4. Serum lipoproteins transport hydrophobic cholesterol and triglycerides through the aqueous blood plasma.

a. A lipoprotein is a tiny droplet complex consisting of a core of cholesterol and triglycerides with a protein and phospholipid coating.

i. The coating enables the lipids to remain suspended in the blood and also serves as a recognition marker for cells that absorb them.

ii. The complexes are often referred to as serum lipoproteins because their concentrations are expressed in terms of a volume of blood serum, not whole blood.

b. Lipoproteins are classified into four major categories by their density: chylomicrons, very-low-density lipoproteins (VLDLs), low-density lipoproteins (LDLs), and high-density lipoproteins (HDLs); they also vary with size—smaller lipoproteins are generally more dense because of the increased proportion of protein to lipid. (Fig. 26.2a)

c. Chylomicrons (75–1,200 nm in diameter) form in the absorptive cells of the small intestine and pass into the lymphatic system.

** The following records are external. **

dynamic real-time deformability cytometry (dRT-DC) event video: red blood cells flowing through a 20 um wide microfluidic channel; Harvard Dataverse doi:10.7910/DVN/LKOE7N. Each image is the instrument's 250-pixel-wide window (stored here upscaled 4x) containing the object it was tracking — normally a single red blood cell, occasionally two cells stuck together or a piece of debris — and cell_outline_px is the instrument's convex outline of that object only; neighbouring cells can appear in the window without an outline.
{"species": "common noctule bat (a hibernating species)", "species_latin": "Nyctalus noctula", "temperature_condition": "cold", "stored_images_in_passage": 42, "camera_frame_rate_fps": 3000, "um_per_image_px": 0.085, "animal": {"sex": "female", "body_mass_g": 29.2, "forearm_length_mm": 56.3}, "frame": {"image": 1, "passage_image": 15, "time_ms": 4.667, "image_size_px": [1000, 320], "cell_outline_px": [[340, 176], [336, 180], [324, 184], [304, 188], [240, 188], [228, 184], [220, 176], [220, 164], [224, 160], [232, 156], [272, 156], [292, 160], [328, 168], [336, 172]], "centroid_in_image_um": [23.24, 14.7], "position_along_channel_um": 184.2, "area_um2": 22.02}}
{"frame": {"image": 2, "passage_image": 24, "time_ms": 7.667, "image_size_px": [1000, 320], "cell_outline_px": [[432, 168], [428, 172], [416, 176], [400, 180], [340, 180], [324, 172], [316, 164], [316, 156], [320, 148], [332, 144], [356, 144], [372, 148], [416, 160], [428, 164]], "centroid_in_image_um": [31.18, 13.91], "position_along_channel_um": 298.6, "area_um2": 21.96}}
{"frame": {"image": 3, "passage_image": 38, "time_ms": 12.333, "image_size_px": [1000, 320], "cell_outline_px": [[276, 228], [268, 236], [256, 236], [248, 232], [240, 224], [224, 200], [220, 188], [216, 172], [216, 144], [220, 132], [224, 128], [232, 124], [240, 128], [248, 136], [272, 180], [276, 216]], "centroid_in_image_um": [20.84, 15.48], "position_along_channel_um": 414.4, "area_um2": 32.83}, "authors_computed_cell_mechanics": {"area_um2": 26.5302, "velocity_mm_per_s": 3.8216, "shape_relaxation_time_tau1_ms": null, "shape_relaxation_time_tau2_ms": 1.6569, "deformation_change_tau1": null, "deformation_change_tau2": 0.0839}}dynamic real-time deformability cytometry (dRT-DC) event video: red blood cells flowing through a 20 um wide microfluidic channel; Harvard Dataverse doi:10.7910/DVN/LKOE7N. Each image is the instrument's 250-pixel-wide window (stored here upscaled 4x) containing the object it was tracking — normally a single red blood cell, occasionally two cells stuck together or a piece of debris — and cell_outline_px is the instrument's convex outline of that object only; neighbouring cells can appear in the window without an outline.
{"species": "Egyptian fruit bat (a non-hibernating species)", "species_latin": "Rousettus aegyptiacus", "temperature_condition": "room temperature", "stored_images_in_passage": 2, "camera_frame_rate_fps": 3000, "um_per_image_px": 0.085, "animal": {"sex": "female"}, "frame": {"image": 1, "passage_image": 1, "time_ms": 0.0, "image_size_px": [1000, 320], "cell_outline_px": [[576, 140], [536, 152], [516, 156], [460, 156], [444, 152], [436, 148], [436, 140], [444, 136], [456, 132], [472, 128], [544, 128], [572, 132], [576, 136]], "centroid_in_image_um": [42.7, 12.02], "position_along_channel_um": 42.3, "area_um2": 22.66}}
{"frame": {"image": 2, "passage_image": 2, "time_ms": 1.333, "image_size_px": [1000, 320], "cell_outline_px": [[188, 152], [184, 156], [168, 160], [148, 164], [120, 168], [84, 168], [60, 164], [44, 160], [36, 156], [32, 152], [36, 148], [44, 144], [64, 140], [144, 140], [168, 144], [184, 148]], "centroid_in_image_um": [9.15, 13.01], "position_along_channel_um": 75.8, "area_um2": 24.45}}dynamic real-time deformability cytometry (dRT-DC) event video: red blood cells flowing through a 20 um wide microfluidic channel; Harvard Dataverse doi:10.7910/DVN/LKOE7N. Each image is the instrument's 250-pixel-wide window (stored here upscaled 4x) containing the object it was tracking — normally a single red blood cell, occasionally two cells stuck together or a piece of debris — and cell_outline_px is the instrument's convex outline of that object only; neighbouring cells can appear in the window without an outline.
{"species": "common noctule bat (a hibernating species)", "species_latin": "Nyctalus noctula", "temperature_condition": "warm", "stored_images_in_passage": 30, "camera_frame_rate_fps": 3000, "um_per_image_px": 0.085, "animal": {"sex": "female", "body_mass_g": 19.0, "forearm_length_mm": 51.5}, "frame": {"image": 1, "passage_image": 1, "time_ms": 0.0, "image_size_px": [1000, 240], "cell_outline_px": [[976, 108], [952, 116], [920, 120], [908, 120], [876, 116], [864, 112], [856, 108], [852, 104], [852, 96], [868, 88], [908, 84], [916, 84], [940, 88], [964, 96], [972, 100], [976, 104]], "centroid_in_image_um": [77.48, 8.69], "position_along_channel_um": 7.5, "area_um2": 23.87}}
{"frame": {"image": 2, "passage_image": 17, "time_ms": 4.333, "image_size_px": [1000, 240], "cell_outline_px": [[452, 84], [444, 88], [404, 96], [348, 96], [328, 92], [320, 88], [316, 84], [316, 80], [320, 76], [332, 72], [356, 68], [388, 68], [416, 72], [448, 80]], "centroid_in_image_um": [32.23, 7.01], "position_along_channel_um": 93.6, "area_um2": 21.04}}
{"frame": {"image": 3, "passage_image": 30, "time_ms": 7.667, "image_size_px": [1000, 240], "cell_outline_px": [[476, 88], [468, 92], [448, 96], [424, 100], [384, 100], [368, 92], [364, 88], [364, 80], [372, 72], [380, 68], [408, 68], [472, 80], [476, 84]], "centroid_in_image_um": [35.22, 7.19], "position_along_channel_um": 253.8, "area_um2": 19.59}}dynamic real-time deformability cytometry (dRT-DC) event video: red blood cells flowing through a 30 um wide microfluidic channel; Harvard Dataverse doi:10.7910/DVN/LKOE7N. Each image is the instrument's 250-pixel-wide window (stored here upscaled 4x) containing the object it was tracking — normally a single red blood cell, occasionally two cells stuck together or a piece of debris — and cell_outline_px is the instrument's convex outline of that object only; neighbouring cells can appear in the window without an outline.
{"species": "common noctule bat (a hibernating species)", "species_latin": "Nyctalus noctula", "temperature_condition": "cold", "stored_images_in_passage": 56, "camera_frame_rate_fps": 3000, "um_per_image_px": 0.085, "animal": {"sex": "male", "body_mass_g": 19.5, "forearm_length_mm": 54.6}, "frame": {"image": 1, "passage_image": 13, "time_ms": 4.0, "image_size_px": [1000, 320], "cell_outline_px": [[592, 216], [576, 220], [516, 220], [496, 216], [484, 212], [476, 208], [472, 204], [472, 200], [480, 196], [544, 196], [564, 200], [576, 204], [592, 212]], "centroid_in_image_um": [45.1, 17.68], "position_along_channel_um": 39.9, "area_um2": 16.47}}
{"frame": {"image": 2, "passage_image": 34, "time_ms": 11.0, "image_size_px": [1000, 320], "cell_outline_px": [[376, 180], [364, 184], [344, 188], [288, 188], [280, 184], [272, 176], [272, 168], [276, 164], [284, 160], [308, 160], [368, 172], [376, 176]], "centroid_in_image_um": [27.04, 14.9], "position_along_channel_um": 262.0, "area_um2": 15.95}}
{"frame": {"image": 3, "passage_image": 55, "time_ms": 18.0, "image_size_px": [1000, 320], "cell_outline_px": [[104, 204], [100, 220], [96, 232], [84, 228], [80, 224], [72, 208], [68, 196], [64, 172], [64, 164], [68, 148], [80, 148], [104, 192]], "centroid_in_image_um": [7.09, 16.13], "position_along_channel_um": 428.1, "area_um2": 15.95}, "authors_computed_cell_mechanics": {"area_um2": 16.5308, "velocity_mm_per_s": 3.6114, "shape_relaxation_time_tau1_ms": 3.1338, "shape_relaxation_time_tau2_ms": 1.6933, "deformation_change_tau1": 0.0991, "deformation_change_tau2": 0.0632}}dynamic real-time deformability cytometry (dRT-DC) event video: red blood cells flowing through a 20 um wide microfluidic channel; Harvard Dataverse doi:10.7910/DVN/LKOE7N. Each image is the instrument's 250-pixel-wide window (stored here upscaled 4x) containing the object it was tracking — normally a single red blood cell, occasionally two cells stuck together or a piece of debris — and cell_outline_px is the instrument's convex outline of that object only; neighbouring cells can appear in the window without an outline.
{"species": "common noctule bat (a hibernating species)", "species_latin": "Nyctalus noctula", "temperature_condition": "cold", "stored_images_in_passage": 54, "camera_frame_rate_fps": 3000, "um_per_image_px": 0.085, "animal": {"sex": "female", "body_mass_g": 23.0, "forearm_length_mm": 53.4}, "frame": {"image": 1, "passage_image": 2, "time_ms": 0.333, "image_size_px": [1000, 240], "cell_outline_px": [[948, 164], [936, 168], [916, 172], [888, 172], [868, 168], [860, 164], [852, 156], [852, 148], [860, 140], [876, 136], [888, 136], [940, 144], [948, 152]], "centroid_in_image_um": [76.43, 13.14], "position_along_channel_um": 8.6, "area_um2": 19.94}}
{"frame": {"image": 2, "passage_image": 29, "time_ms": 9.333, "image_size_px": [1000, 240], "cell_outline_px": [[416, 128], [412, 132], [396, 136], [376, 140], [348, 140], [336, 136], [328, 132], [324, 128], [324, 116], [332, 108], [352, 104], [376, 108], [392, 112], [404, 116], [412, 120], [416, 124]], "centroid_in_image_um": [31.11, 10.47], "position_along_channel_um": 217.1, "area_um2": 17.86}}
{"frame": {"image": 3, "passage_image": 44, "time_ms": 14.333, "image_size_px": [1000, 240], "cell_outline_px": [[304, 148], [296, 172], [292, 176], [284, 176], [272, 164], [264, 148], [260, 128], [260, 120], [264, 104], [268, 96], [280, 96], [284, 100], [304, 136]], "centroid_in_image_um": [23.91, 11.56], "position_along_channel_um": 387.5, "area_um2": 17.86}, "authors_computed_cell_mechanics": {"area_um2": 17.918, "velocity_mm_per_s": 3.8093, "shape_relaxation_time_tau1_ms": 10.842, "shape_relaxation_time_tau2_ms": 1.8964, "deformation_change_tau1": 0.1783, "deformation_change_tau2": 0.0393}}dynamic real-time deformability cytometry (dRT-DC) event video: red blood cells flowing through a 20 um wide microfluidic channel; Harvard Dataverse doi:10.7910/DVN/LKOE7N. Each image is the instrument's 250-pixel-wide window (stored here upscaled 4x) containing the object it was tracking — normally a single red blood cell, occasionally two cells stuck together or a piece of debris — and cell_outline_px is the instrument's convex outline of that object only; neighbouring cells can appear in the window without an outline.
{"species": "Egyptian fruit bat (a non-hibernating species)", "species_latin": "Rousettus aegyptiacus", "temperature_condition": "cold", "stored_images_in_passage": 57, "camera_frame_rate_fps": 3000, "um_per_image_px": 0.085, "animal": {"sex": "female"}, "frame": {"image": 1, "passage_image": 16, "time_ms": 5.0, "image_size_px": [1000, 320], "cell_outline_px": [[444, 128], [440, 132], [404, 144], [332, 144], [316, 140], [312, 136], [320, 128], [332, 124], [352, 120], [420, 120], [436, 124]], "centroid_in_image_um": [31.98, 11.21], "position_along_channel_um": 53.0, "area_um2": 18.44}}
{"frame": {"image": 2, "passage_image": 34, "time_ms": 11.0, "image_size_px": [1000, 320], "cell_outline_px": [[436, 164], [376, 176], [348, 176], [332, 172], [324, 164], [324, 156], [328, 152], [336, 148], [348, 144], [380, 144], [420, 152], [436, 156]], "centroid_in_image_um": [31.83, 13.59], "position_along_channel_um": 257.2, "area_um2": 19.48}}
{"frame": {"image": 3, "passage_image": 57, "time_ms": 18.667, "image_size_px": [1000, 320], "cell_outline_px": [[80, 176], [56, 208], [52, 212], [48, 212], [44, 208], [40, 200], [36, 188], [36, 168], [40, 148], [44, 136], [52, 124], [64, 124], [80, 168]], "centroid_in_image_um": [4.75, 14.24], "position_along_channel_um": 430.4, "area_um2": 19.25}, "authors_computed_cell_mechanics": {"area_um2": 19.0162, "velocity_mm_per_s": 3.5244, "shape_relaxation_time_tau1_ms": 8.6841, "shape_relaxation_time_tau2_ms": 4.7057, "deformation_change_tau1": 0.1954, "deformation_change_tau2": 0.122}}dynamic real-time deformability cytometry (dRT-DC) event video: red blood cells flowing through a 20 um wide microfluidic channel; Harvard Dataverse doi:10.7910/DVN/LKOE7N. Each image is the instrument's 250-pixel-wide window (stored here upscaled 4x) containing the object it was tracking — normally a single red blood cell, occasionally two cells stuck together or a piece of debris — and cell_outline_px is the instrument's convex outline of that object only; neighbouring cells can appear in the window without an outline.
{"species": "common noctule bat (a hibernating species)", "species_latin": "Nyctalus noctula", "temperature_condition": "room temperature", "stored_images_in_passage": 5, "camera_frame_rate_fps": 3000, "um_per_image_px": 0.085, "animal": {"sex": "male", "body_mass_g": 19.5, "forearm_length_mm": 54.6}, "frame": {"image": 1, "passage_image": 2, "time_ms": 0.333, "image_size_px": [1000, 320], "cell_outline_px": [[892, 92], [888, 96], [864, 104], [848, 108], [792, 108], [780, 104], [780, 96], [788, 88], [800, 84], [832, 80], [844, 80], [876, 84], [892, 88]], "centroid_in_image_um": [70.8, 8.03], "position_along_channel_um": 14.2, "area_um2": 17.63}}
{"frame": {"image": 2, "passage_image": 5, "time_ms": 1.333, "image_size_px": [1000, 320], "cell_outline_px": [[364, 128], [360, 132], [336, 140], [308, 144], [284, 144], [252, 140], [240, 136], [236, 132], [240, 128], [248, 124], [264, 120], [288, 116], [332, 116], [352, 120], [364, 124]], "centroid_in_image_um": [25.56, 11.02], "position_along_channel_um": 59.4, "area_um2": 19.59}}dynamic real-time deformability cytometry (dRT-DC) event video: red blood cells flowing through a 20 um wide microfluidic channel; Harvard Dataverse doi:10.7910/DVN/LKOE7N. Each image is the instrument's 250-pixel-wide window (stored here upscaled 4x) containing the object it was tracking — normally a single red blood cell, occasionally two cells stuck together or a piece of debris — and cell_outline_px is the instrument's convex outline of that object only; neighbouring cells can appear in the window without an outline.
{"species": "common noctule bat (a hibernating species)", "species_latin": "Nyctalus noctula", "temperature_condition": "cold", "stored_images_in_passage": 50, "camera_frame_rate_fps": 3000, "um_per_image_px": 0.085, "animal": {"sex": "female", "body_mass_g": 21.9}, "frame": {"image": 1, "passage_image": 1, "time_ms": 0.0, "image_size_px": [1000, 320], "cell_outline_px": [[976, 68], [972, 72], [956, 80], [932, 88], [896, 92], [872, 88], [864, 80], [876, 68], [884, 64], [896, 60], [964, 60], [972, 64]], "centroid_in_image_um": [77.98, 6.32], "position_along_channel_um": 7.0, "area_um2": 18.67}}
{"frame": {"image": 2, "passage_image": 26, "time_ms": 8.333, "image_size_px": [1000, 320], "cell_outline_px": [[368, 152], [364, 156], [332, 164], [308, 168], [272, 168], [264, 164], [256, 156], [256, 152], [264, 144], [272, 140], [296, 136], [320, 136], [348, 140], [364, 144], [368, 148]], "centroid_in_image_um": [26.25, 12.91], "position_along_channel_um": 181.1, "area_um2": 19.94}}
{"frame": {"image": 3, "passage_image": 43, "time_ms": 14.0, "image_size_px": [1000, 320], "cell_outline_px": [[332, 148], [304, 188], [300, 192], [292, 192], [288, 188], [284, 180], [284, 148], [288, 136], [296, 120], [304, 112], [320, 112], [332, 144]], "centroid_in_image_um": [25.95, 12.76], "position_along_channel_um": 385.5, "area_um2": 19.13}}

i. The endothelial cells of the blood capillaries have a surface enzyme, lipoprotein lipase, that hydrolyzes chylomicron triglycerides so they can pass through the capillary walls into adipocytes.

ii. Some free fatty acids (FFAs) remain in the blood plasma bound to albumin.

iii. The remainder of a chylomicron after the triglycerides are removed, called a chylomicron remnant, is degraded by the liver.